[Dataset entries]

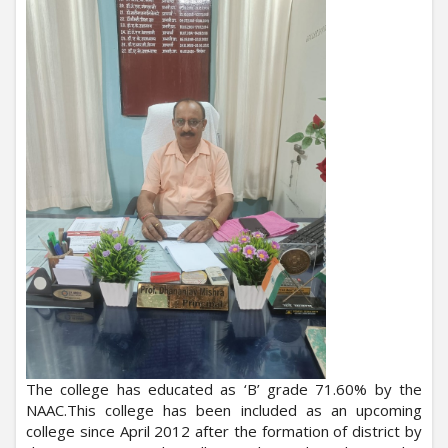
The college has educated as ‘B’ grade 71.60% by the
NAAC.This college has been included as an upcoming
college since April 2012 after the formation of district by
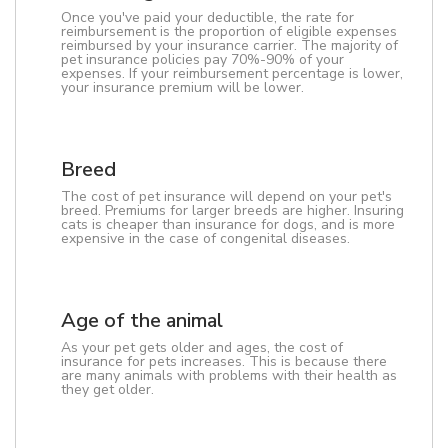
Once you've paid your deductible, the rate for
reimbursement is the proportion of eligible expenses
reimbursed by your insurance carrier. The majority of
pet insurance policies pay 70%-90% of your
expenses. If your reimbursement percentage is lower,
your insurance premium will be lower.
Breed
The cost of pet insurance will depend on your pet's
breed. Premiums for larger breeds are higher. Insuring
cats is cheaper than insurance for dogs, and is more
expensive in the case of congenital diseases.
Age of the animal
As your pet gets older and ages, the cost of
insurance for pets increases. This is because there
are many animals with problems with their health as
they get older.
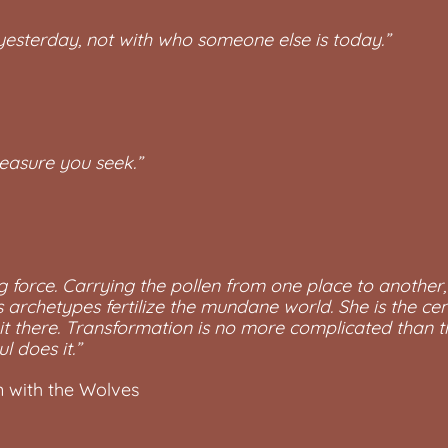
esterday, not with who someone else is today.”
reasure you seek.”
ng force. Carrying the pollen from one place to another, s
as archetypes fertilize the mundane world. She is the ce
 it there. Transformation is no more complicated than tha
l does it.”
 with the Wolves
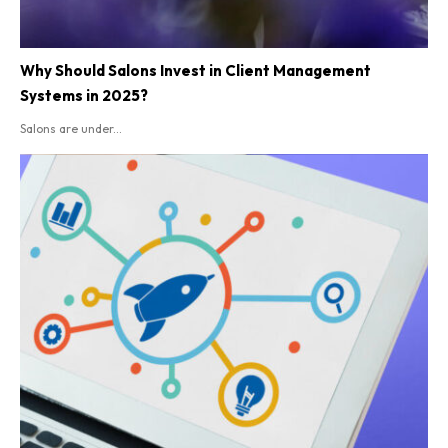
Why Should Salons Invest in Client Management
Systems in 2025?
Salons are under...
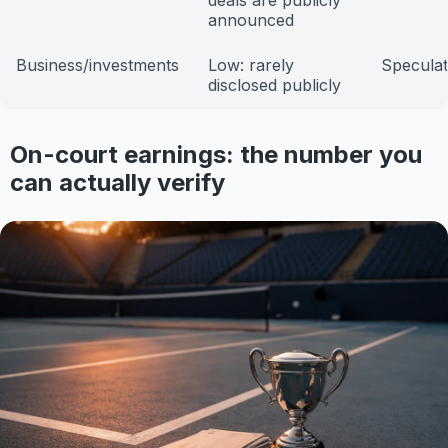
deals are publicly
announced
Business/investments
Low: rarely
Speculat
disclosed publicly
On-court earnings: the number you
can actually verify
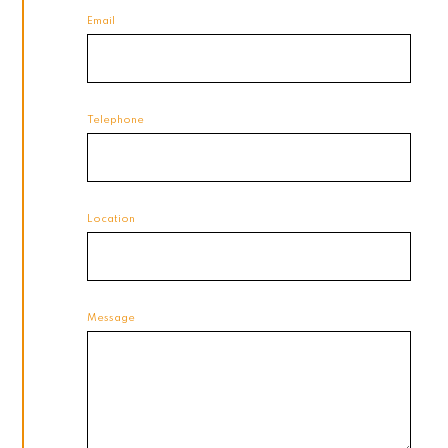
Email
Telephone
Location
Message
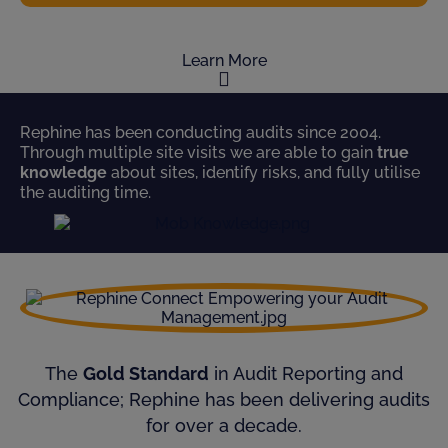
Learn More
Rephine has been conducting audits since 2004.
Through multiple site visits we are able to gain
true
knowledge
about sites, identify risks, and fully utilise
the auditing time.
The
Gold Standard
in Audit Reporting and
Compliance; Rephine has been delivering audits
for over a decade.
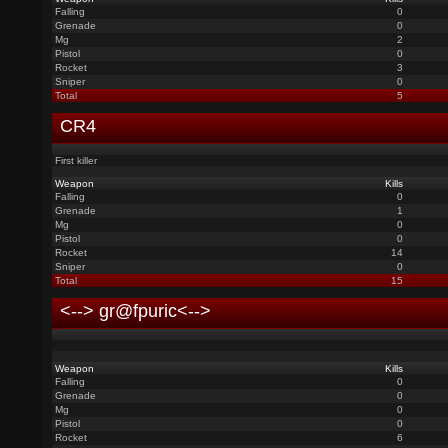
Falling
0
Grenade
0
Mg
2
Pistol
0
Rocket
3
Sniper
0
Total
5
CR4
First killer
Weapon
Kills
Falling
0
Grenade
1
Mg
0
Pistol
0
Rocket
14
Sniper
0
Total
15
<--> gr@fpuric<-->
Weapon
Kills
Falling
0
Grenade
0
Mg
0
Pistol
0
Rocket
6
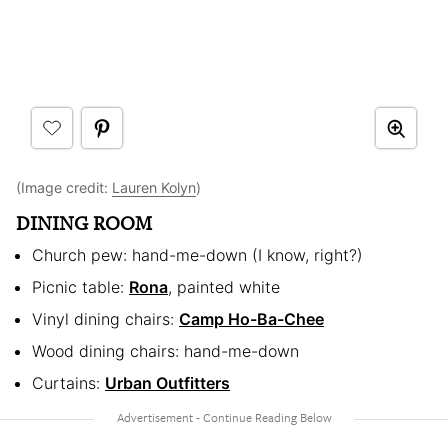
(Image credit:
Lauren Kolyn
)
DINING ROOM
Church pew: hand-me-down (I know, right?)
Picnic table:
Rona
, painted white
Vinyl dining chairs:
Camp Ho-Ba-Chee
Wood dining chairs: hand-me-down
Curtains:
Urban Outfitters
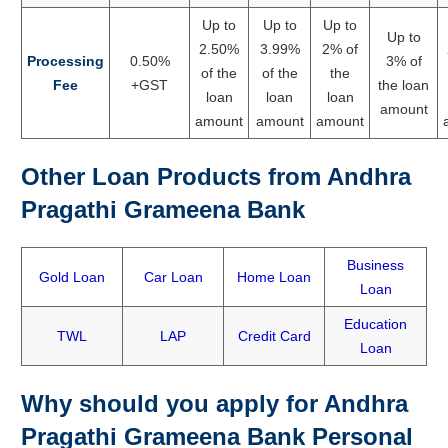
Up to
Up to
Up to
Up to
2.50%
3.99%
2% of
Processing
0.50%
3% of
of the
of the
the
Fee
+GST
the loan
loan
loan
loan
amount
amount
amount
amount
Other Loan Products from Andhra
Pragathi Grameena Bank
Business
Gold Loan
Car Loan
Home Loan
Loan
Education
TWL
LAP
Credit Card
Loan
Why should you apply for Andhra
Pragathi Grameena Bank Personal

## Your instructions
Please give back the data above word for word, with no pictures included.

## Problem solution
The college has educated as ‘B’ grade 71.60% by the
NAAC.This college has been included as an upcoming
college since April 2012 after the formation of district by
Once you've paid your deductible, the rate for
reimbursement is the proportion of eligible expenses
reimbursed by your insurance carrier. The majority of
pet insurance policies pay 70%-90% of your
expenses. If your reimbursement percentage is lower,
your insurance premium will be lower.
Breed
The cost of pet insurance will depend on your pet's
breed. Premiums for larger breeds are higher. Insuring
cats is cheaper than insurance for dogs, and is more
expensive in the case of congenital diseases.
Age of the animal
As your pet gets older and ages, the cost of
insurance for pets increases. This is because there
are many animals with problems with their health as
they get older.
esterday, not with who someone else is today.”
reasure you seek.”
ng force. Carrying the pollen from one place to another, s
as archetypes fertilize the mundane world. She is the ce
 it there. Transformation is no more complicated than tha
l does it.”
 with the Wolves
Why Should Salons Invest in Client Management
Systems in 2025?
Salons are under...
deals are publicly
announced
Business/investments
Low: rarely
Speculat
disclosed publicly
On-court earnings: the number you
can actually verify
Email
Telephone
Location
Message
Learn More
Rephine has been conducting audits since 2004.
Through multiple site visits we are able to gain
true
knowledge
about sites, identify risks, and fully utilise
the auditing time.
The
Gold Standard
in Audit Reporting and
Compliance; Rephine has been delivering audits
for over a decade.
Falling
0
Grenade
0
Mg
2
Pistol
0
Rocket
3
Sniper
0
Total
5
CR4
First killer
Weapon
Kills
Falling
0
Grenade
1
Mg
0
Pistol
0
Rocket
14
Sniper
0
Total
15
<--> gr@fpuric<-->
Weapon
Kills
Falling
0
Grenade
0
Mg
0
Pistol
0
Rocket
6
(Image credit:
Lauren Kolyn
)
DINING ROOM
Church pew: hand-me-down (I know, right?)
Picnic table:
Rona
, painted white
Vinyl dining chairs:
Camp Ho-Ba-Chee
Wood dining chairs: hand-me-down
Curtains:
Urban Outfitters
Up to
Up to
Up to
Up to
2.50%
3.99%
2% of
Processing
0.50%
3% of
of the
of the
the
Fee
+GST
the loan
loan
loan
loan
amount
amount
amount
amount
Other Loan Products from Andhra
Pragathi Grameena Bank
Business
Gold Loan
Car Loan
Home Loan
Loan
Education
TWL
LAP
Credit Card
Loan
Why should you apply for Andhra
Pragathi Grameena Bank Personal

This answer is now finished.